======== THE INPUT

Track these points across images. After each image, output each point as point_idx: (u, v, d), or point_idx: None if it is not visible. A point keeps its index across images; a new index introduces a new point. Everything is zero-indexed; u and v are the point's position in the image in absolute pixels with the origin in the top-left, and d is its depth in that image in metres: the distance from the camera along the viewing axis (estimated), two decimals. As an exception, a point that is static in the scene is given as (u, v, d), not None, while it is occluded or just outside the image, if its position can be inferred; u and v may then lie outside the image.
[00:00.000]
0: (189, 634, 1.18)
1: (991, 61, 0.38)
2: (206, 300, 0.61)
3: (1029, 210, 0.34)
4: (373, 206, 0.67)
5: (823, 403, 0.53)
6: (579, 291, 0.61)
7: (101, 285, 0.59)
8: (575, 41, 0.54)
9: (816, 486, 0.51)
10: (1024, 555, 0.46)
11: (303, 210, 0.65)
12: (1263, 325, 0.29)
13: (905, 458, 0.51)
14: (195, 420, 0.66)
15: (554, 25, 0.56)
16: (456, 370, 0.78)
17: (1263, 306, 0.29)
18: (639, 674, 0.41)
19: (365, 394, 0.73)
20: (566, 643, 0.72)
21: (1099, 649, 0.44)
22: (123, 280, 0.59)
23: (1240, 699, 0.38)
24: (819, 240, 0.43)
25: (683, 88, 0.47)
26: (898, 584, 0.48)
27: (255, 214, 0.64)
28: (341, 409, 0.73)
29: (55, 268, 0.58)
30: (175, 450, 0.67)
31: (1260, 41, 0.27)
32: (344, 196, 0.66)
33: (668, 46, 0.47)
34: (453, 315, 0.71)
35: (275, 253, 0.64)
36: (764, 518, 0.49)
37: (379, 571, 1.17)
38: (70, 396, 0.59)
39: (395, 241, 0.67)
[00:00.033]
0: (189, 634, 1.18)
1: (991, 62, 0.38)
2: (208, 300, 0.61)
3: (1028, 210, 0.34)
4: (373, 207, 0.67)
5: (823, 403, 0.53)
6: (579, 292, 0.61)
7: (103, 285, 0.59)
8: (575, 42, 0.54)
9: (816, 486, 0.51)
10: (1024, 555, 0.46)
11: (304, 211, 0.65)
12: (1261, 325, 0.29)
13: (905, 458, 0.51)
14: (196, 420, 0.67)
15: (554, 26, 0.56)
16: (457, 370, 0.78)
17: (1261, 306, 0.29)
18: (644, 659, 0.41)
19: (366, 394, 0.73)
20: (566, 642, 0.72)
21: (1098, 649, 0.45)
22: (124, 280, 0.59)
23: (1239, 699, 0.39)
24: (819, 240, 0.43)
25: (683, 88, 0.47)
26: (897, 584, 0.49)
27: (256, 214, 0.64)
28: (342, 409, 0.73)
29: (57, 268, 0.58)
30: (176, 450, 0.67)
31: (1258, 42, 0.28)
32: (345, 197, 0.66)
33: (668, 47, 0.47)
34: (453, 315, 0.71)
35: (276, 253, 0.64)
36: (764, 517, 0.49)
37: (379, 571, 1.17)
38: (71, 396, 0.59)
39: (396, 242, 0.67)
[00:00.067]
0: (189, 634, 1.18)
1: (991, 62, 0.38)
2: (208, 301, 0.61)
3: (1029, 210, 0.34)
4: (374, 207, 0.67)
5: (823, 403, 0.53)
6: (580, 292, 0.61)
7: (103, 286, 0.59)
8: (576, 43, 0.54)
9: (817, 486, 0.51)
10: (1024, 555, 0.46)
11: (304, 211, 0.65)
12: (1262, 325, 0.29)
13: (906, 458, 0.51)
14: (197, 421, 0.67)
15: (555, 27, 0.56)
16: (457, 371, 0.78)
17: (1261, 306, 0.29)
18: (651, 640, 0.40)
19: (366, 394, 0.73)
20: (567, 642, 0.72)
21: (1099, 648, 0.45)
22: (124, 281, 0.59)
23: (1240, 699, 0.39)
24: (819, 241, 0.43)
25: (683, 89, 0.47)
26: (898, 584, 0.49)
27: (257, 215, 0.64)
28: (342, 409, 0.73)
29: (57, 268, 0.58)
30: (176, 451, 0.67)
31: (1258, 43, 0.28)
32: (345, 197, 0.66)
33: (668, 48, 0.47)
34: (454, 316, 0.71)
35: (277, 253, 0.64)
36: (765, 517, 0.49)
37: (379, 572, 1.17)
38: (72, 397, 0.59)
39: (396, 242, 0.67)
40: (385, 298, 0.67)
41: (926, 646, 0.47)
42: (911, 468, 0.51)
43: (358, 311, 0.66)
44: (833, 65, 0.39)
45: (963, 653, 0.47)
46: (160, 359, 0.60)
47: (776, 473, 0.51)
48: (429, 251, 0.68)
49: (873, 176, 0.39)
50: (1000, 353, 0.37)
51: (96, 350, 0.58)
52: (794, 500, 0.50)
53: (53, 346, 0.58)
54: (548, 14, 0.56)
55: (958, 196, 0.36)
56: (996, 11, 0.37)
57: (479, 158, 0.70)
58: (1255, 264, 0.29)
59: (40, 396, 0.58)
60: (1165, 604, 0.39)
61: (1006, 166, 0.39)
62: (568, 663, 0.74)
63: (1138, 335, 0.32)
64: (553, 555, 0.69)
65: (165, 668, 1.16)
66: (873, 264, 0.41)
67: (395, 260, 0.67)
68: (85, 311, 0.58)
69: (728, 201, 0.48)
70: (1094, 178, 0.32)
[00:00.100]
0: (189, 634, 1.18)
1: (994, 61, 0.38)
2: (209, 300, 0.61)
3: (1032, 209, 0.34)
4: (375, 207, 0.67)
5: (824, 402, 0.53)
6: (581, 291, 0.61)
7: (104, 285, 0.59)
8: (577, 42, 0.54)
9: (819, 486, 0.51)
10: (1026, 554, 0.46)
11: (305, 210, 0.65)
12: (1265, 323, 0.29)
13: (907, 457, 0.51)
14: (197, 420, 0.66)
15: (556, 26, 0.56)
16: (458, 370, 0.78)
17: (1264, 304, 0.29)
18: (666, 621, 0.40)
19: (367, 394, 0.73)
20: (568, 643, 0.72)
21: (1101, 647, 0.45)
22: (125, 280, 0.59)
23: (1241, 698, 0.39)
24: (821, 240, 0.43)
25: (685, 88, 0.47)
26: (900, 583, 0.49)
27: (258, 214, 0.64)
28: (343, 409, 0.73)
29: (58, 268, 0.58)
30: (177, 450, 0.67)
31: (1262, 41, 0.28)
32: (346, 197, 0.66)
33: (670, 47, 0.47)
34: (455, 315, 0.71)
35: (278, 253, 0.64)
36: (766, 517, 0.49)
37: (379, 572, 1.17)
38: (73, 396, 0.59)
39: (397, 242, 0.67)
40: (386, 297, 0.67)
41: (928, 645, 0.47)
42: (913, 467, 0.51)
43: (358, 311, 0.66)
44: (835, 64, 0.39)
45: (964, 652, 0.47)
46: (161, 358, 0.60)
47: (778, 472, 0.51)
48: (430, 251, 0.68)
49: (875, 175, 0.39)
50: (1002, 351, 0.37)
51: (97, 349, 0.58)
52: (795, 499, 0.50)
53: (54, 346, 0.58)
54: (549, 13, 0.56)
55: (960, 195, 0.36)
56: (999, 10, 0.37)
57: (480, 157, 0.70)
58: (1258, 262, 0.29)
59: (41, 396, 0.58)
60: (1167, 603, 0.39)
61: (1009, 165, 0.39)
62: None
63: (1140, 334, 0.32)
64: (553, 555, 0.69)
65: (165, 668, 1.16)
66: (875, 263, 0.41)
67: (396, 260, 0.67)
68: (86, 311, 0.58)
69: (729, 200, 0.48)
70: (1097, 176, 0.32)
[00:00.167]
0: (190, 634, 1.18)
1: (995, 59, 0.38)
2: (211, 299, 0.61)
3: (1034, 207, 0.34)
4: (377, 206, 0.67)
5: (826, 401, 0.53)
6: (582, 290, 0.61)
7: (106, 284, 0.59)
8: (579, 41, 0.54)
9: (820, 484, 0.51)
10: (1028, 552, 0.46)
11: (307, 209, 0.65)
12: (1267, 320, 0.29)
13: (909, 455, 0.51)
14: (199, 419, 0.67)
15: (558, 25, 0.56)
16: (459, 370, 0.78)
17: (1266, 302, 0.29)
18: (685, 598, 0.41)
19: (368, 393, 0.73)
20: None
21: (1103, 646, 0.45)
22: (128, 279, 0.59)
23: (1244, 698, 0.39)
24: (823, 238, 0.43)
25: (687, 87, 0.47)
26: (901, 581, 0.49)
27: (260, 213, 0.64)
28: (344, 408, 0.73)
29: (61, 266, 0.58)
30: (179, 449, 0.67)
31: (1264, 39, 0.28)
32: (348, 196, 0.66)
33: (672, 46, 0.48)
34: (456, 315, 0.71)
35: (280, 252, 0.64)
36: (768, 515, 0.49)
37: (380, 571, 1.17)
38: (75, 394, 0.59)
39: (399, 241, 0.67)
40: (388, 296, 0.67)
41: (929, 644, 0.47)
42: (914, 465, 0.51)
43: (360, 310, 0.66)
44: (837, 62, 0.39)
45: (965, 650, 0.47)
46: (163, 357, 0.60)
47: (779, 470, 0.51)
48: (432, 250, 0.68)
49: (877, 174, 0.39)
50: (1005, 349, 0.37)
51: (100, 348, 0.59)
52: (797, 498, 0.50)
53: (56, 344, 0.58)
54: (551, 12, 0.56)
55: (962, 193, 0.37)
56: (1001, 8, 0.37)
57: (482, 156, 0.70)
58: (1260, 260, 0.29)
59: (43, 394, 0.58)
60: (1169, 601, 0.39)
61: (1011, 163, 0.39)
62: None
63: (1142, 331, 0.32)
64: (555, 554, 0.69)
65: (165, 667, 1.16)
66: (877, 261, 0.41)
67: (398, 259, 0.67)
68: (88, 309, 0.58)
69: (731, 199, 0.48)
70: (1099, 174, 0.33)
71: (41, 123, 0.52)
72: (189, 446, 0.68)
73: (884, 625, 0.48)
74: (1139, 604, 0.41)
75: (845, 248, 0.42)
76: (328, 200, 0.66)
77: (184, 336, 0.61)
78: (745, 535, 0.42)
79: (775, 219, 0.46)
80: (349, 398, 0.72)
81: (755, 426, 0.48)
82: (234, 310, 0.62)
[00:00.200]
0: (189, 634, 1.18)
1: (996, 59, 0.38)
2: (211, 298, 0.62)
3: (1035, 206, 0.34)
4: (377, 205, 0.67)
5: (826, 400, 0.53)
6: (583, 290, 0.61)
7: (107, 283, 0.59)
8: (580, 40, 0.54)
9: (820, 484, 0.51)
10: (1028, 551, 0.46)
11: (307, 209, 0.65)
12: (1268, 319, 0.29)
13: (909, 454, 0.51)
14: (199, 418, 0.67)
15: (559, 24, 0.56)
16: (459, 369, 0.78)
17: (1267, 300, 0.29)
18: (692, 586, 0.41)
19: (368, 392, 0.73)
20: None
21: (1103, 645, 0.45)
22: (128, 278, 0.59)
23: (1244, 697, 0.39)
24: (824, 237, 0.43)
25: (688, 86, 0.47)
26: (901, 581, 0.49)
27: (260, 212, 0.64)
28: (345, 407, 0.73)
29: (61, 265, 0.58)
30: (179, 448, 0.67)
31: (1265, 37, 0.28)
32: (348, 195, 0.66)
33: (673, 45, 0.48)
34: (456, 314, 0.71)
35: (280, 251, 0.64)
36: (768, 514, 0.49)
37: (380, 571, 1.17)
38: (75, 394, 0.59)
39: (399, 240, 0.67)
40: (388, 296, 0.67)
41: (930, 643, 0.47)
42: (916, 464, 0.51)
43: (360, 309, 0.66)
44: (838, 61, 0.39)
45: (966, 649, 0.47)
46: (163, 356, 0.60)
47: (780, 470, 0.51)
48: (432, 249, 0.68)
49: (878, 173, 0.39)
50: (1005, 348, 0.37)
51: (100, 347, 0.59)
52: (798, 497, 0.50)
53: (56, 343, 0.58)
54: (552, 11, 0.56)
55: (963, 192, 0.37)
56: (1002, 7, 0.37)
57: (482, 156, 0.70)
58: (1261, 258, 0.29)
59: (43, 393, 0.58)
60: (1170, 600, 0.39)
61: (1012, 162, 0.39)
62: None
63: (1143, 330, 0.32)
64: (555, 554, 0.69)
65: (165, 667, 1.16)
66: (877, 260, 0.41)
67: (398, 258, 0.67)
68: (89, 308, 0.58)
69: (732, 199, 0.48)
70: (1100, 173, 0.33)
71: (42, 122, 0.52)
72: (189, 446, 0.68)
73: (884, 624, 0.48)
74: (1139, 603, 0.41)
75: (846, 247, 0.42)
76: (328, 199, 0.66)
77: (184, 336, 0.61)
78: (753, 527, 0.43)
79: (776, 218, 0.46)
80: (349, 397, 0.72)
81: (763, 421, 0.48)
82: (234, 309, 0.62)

================

> _WHAT THE TASK ASKS_: Using the records above, write out exactly the lines between the one holding "66: (873, 264, 0.41)" and the one holding "70: (1094, 178, 0.32)", inclusive; leave everything else out.

> _WRITTEN REPLY_:
66: (873, 264, 0.41)
67: (395, 260, 0.67)
68: (85, 311, 0.58)
69: (728, 201, 0.48)
70: (1094, 178, 0.32)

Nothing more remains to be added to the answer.